行き詰まる中国高成長モデルと習近平政権の人民元決裁圏拡大戦略 田村秀男・産経新聞特別記者

国基研企画委員の田村秀男・産経新聞特別記者は7月14日、国家基本問題研究所企画委員会で、人民元決裁の拡大を狙う習近平体制における中国経済などを語り、その後櫻井理事長をはじめ他の企画委員らと意見交換した。

【概要】
●行き詰まる中国経済

国際的危機のたびに中国経済は膨張を続けてきた。香港返還、米国同時中枢テロ、リーマンショック、新型コロナショックなどがあっても、国内総生産GDPは拡大を続けてきた。対する米国も経済活力は十分あり順調だが、日本だけが停滞し続けている状況である。

ただし、実質的に中国経済を牽引してきたGDPシェアで5割前後の固定資産投資が、不動産バブルが崩壊したため停滞しはじめた。そのせいで、実質GDPが下降局面に入ったとみられる。それと同時に都市部の若者の失業率が2割を超えるまでになり、大学新卒者の3人に1人は就職できない状況である。

日本は平成バブル崩壊のあと、デフレ圧力が強まり、経済の停滞期から抜け出せないが、中国も原因は違えども、似たような傾向にある。外貨準備高も下がり、人民元の対ドル相場も下がり、デフレ圧力が下がらない。

大きな曲がり角はウクライナ戦争だといえる。これにより海外からの対中投資が引き揚げ始める。すると外貨が増えないことでドルの裏付けがない人民元の発行が難しくなる。つまり中国がドル依存を続ければ、必ず行き詰まる構図である。結局、習近平政権としては、打開策として人民元決裁を増やさざるを得ないということだ。

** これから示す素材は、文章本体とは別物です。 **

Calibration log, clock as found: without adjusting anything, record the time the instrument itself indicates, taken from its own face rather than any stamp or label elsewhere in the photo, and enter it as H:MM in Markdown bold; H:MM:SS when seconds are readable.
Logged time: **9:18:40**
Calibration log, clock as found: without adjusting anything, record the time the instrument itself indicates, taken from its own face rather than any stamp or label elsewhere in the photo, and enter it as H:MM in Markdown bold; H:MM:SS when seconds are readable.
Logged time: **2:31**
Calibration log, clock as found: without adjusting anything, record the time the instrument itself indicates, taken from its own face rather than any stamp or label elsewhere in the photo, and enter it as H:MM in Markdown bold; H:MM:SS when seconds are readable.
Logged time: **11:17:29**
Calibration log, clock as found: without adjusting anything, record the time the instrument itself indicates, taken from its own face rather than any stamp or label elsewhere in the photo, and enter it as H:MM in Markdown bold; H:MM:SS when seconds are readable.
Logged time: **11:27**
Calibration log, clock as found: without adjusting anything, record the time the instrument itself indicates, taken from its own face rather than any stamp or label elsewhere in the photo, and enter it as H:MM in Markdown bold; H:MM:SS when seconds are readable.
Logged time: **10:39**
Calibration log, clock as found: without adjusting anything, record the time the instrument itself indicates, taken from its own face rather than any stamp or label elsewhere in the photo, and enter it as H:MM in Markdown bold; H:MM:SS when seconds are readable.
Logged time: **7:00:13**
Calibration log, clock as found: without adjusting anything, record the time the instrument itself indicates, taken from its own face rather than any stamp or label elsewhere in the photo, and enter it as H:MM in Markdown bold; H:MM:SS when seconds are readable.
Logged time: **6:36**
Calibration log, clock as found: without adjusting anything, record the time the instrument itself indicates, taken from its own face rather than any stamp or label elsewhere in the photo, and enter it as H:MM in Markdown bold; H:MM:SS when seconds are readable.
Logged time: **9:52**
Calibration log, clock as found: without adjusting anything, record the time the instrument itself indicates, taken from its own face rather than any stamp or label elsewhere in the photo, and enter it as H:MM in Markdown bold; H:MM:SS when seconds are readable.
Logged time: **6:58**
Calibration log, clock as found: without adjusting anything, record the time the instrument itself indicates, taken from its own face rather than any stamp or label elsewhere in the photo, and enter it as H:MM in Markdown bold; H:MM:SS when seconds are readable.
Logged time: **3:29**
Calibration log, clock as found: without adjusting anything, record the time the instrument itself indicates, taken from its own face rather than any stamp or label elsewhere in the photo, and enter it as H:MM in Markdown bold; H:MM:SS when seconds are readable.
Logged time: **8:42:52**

中国の地方政府財政収入は土地関連が7~8割を占める。土地は共産党のものだから、地方政府が利用権(期限付き)を販売して収入を得てきた。ところが不動産バブル崩壊とともに、地方政府からの土地使用権収入が中央政府に入らなくなったのである。この不動産不況は中国の財政を痛撃している。

●中国は人民元決裁圏拡大を模索

中露の経済的協力関係を原油取引で見てみる。欧州の原油価格の指標であるブレント原油の国際相場に比べ、ウクライナ戦争以降、ロシアのウラル原油の価格は大きく値を下げた。その中で、中国がロシアからウラル原油を買う相場は、ブレント原油に近い価格で購入している。言い換えれば、中国がロシアの軍事費を賄っている構図になる。ロシアにとってまさに干天の慈雨ともいえ、中国の経済的影響力が確実にロシアを包みつつあることを示す。

人民元で売って、人民元で買うというのが人民元決裁だが、ウクライナ戦争後、その影響圏は拡大している。ただし、ロシアが人民元で代金を受け取り、香港市場で人民元取引を行っても、すぐにドルに交換され結局相場は下落する。まだ人民元決裁は定着していないといえる。

今年に入りグローバルサウスから脱ドル気運が出始めた。1月にはサウジ財務省がドル以外の通貨による貿易決済に言及。2月にはイラク中央銀行が、3月にはブラジルが、4月にはアルゼンチンが、対中貿易における人民元決裁を発表。

実態はまだ国際的決済通貨としての米ドルを脅かすまでには至らないが、このままグローバルサウスに人民元決裁が拡大すれば、同時に中国の政治的影響力も拡大していくことになると懸念される。